。他眼角微微抽搐,看向不知何时站在堂下的楚识夏。
楚识夏穿着一身简单的素色衣袍,负手款款走入讲武堂中,昂首挺胸地扫视座下的皇子,略略躬身。她不施粉黛,脸上是纯然匀净的光晕,仿佛透光的玉石。
“陛下命我为诸位皇子讲解吴光之乱。”楚识夏扶着老臣子坐下,以朱砂在滨州和庆州之间落下一个红色的圈。
三皇子回头看去,皇帝和众臣不远不近地站在讲武堂外。白子澈兀自低头沉思,良久才抬头看向楚识夏。
吴光,是庆州与滨州交界处一个名叫‘渔庄’的小村庄里的居民。渔庄名不副实,物产匮乏,耕地稀少又被乡绅所占,当地百姓多租赁田地耕种过活。
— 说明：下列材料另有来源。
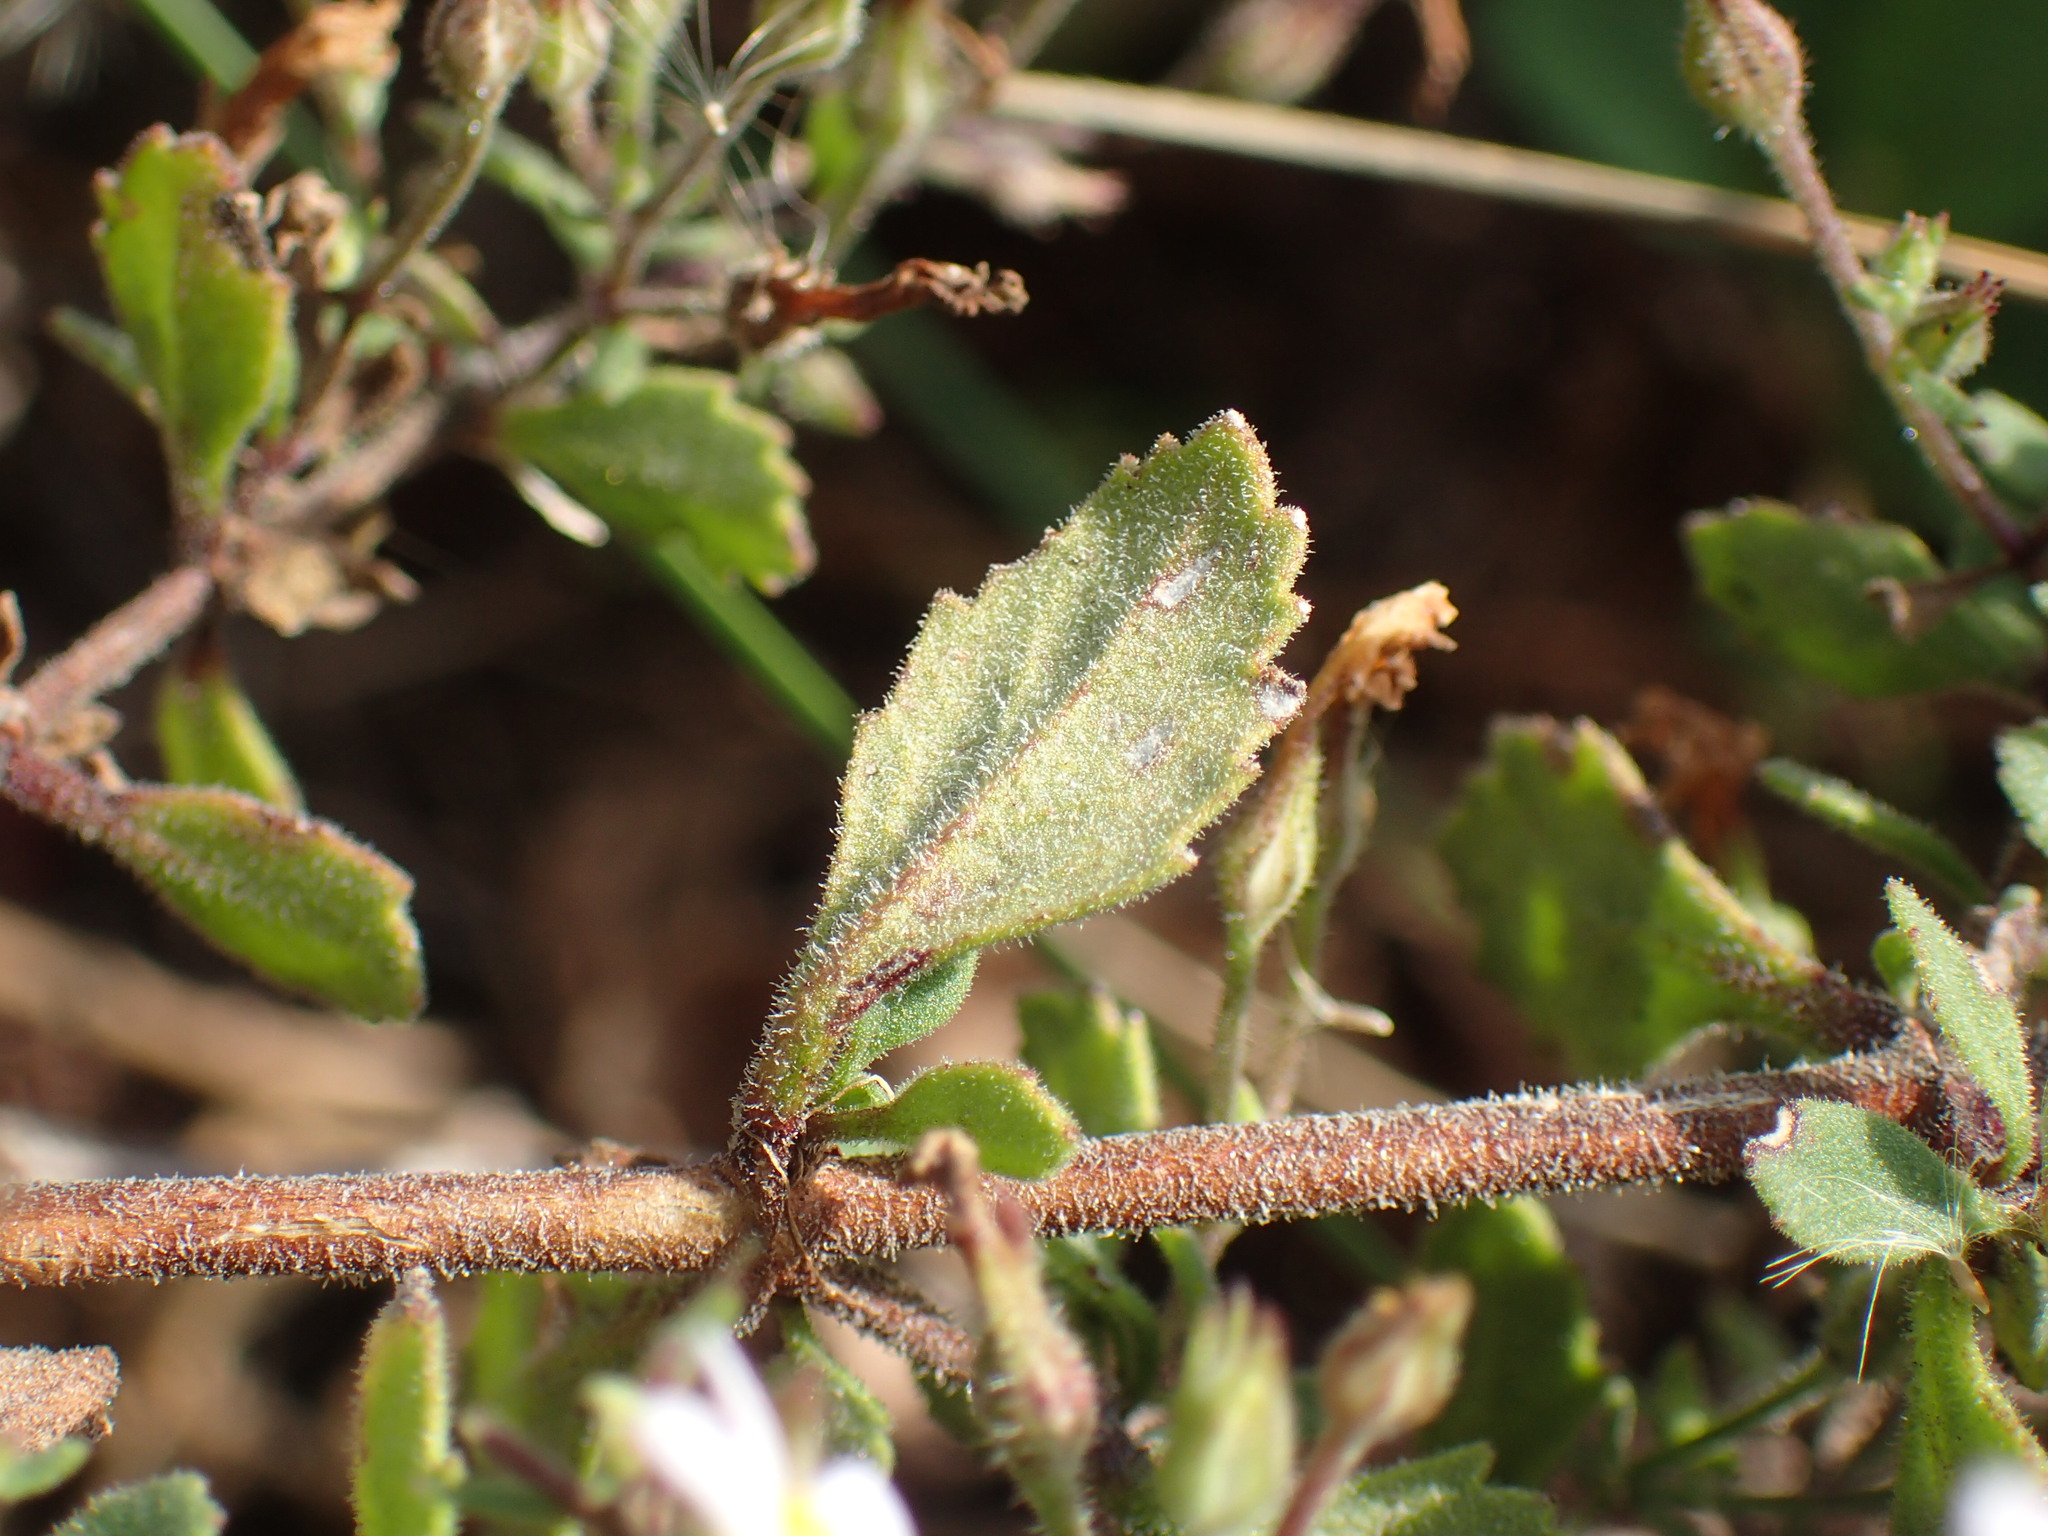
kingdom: Plantae
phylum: Tracheophyta
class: Magnoliopsida
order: Lamiales
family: Scrophulariaceae
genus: Chaenostoma
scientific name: Chaenostoma floribundum
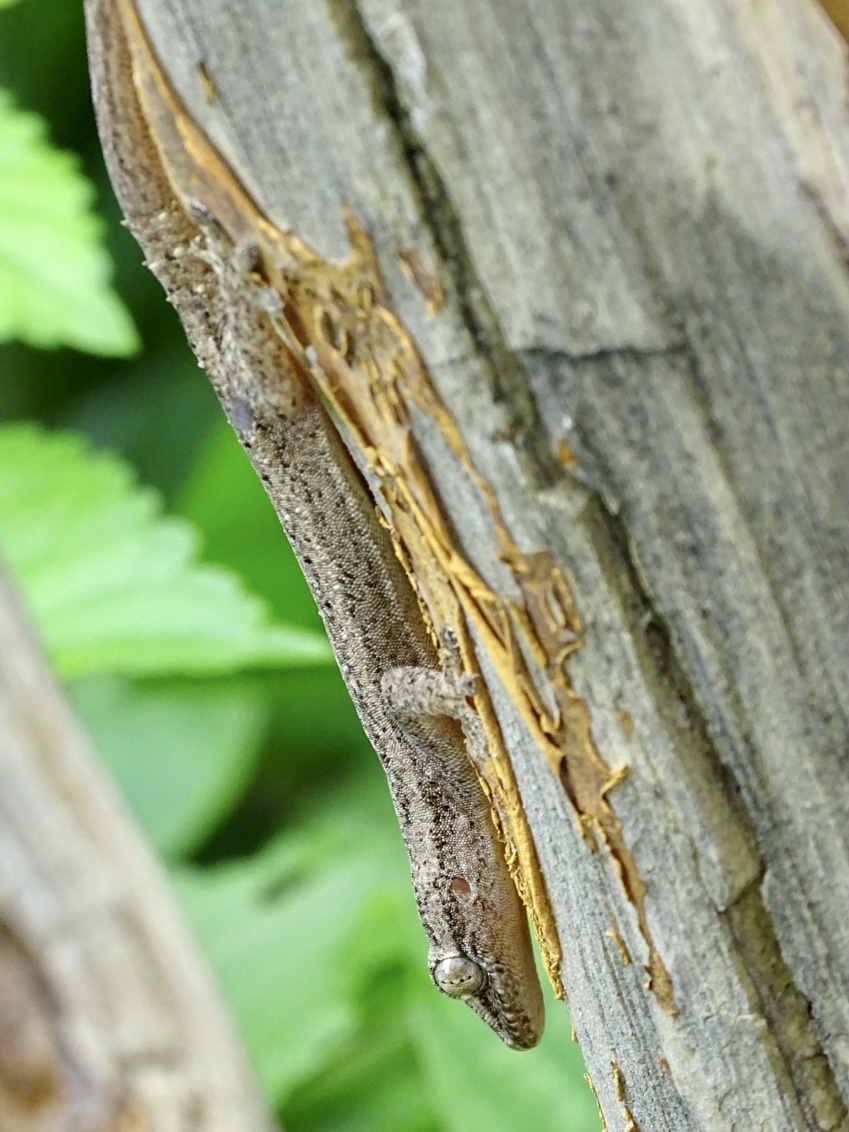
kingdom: Animalia
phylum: Chordata
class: Squamata
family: Gekkonidae
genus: Hemidactylus
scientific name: Hemidactylus frenatus
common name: Common house gecko
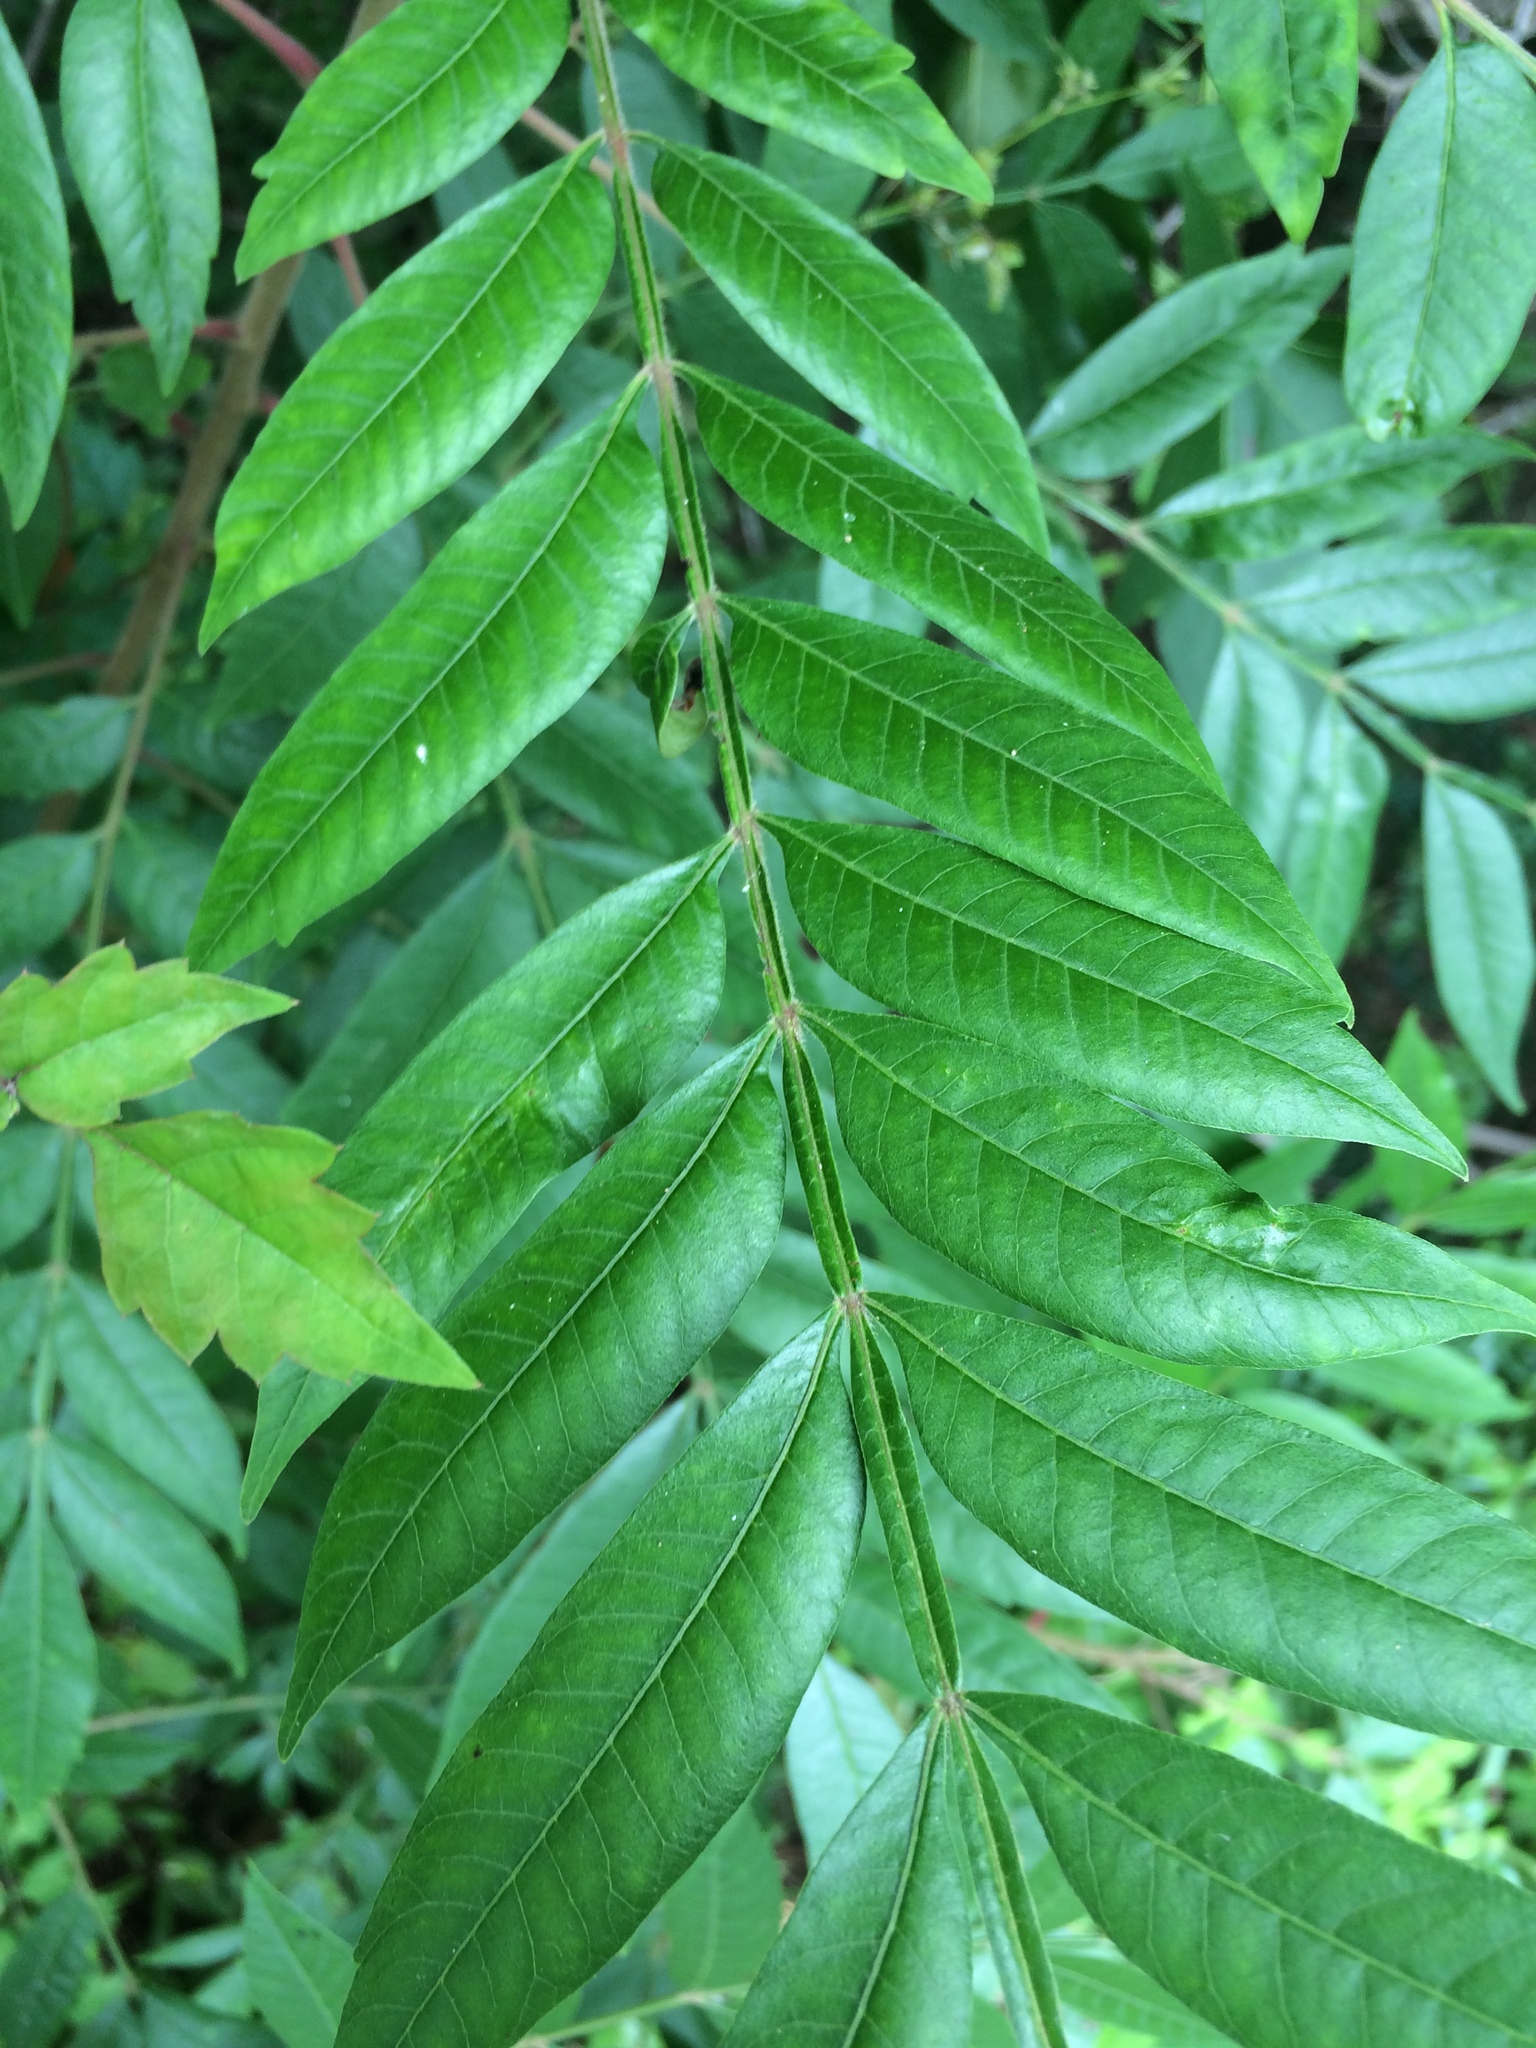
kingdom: Plantae
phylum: Tracheophyta
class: Magnoliopsida
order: Sapindales
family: Anacardiaceae
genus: Rhus
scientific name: Rhus copallina
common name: Shining sumac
乡绅勾结官吏在鱼鳞册上动手脚,将赋税转移到贫苦的百姓身上。吴光忍无可忍,持刀刺死乡绅后揭竿而起,渔庄百姓纷纷响应。燎原之势顿时席卷庆州,现下庆州已是一片乱局。
“孙盐说的很对,庆州造反,确实是因为穷。”楚识夏缓缓道,“但也不只是因为穷。”
“庆州毗邻滨州,滨州大疫,渔庄也被波及,当地本就多有逃避瘟疫的流民。吴光已经见过滨州瘟疫的惨状,前有狼后有虎,无论如何都是一个死,所以干脆就反了。”楚识夏眨眨眼睛,说,“就这么简单。”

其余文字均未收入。